His popular novel series Xanth inspired the MS-DOS video game Companions of Xanth, by Legend Entertainment. The same series also spawned the board game Xanth by Mayfair Games.

Anthony's novels usually end with a chapter-long Author's Note, in which he talks about himself, his life, and his experiences as they related to the process of writing the novel. He often discusses correspondence with readers and any real-world issues that influenced the novel.

Since about 2000, Anthony has written his novels in a Linux environment.

Anthony's Xanth series was ranked No. 99 in a 2011 NPR readers' poll of best science fiction and fantasy books.

==In other media==
Act One of episode 470 of the radio program This American Life is an account of boyhood obsessions with Piers Anthony. The act is written and narrated by writer Logan Hill who, as a 12-year-old, was consumed with reading Anthony's novels. For a decade he felt he must have been Anthony's number one fan, until, when he was 22, he met "Andy" at a wedding and discovered their mutual interest in the writer. Andy is interviewed for the story and explains that, as a teenager, he had used escapist novels in order to cope with his alienating school and home life in Buffalo, New York. In 1987, at age 15, he decided to run away to Florida in order to try to live with Piers Anthony. The story includes Anthony's reflections on these events.

==But What of Earth?==
Early in Anthony's literary career, there was a dispute surrounding the original publication (1976) of But What of Earth?. Editor Roger Elwood commissioned the novel for his nascent science-fiction line Laser Books. According to Anthony, he completed But What of Earth?, and Elwood accepted and purchased it. Elwood then told Anthony that he wished to make several minor changes, and in order not to waste Anthony's time, he had hired copy editor (and author) Robert Coulson to retype the manuscript with the changes. Anthony described Coulson as a friend and was initially open to his contribution.

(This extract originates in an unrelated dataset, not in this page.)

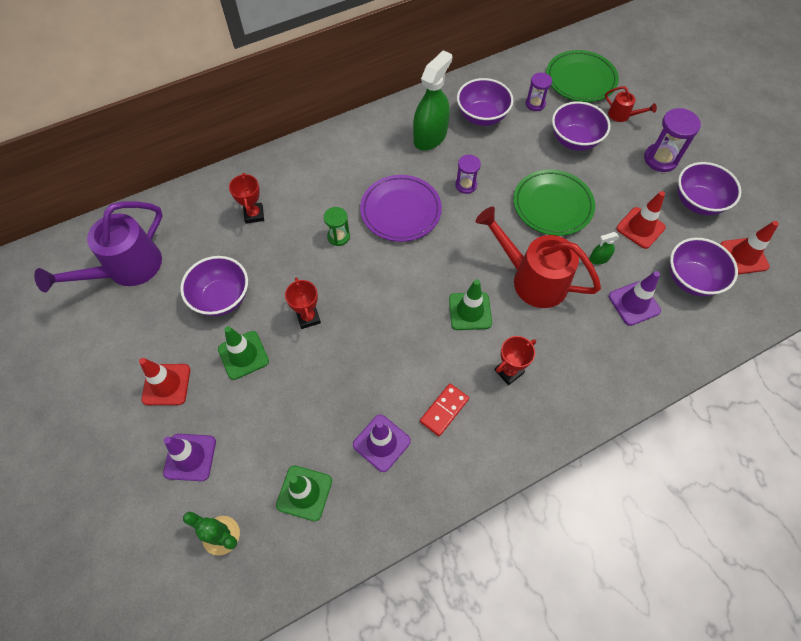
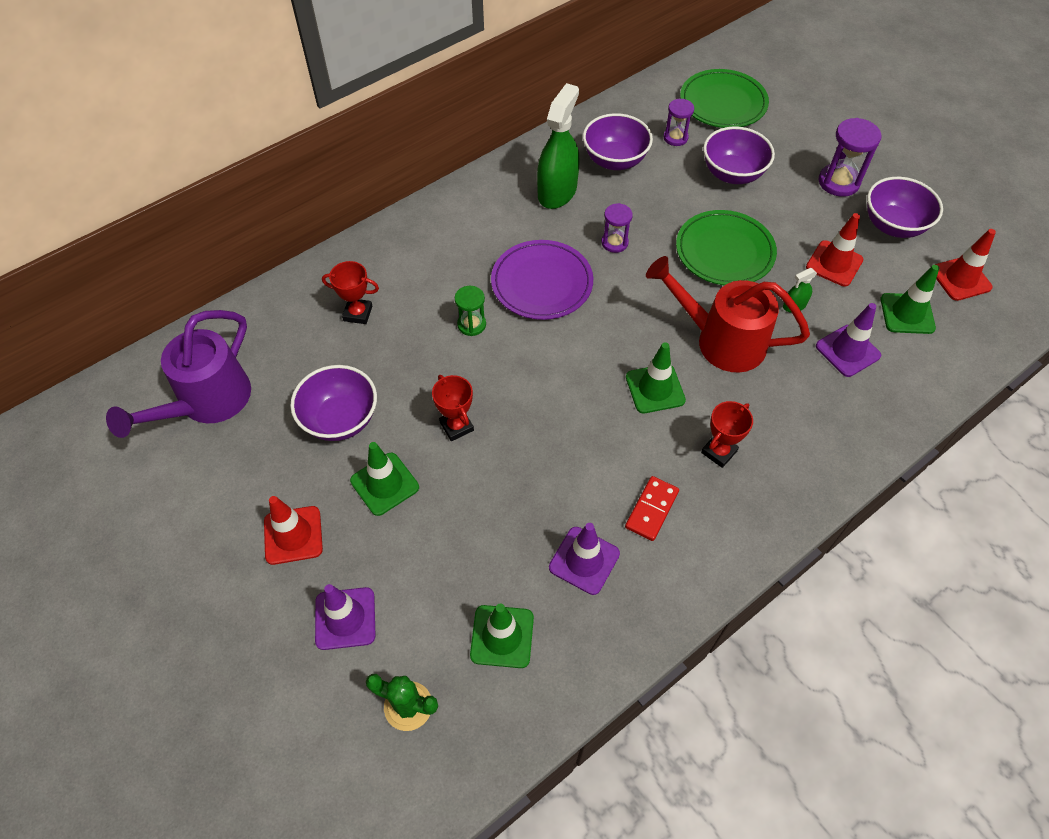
camera: 10 degrees left, 5 degrees down
red trophy [229,173,264,224] -> red trophy turned 60 degrees counterclockwise [322,261,379,324]
red watering can [605,86,657,122] -> none
purple bowl [670,238,738,297] -> green traffic cone [881,265,939,334]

However, Elwood told Coulson he was to be a full collaborator, free to make revisions to Anthony's text in line with suggestions made by other copy editors. Elwood promised Coulson a 50–50 split with Anthony on all future royalties. According to Anthony, the published novel was very different from his version, with changes to characters and dialog, and with scenes added and removed. Anthony felt the changes worsened the novel. Laser's ultimate publication of But What of Earth? listed Anthony and Coulson together as collaborators. Publication rights were reverted to Anthony under threat of legal action. In 1989, Anthony (re)published his original But What of Earth? in an annotated edition through Tor Books. This edition contains an introduction and conclusion setting out the story of the novel's permutations and roughly 60 pages of notes by Anthony giving examples of changes to plot and characters, and describing some of the comments made by copy editors on his manuscript.

==Criticism==
Some critics have called Anthony's portrayal of female characters stereotypical and misogynistic, particularly in the early parts of the Xanth series, and taken issue with themes of pedophilia and eroticism in his work. Anthony has said in interviews that these critiques do not reflect his work accurately and that he receives more fan mail from women than from men.

==Personal life==
He and his first wife, Carol Ann Marble Jacob, had two daughters, Penelope "Penny" Carolyn and Cheryl. Penny had one child, and died in 2009 of complications from skin cancer. Carol Ann died at home on October 3, 2019, from what is believed to have been heart-related complications related to a 15-year-long battle with chronic inflammatory demyelinating polyneuropathy (CIDP).

On April 22, 2020, he married MaryLee Boyance. Anthony lived on a tree farm in Florida until March 2023, when he sold the farm and moved to California. MaryLee died on January 8, 2026.

Anthony is a vegetarian.

=== Religious beliefs ===
Regarding his religious beliefs, Anthony wrote in the October 2004 entry of his personal website, "I'm agnostic, which means I regard the case as unproven, but I'm much closer to the atheist position than to the theist one." In 2017 he stated, "I am more certain about God and the Afterlife: they don't exist."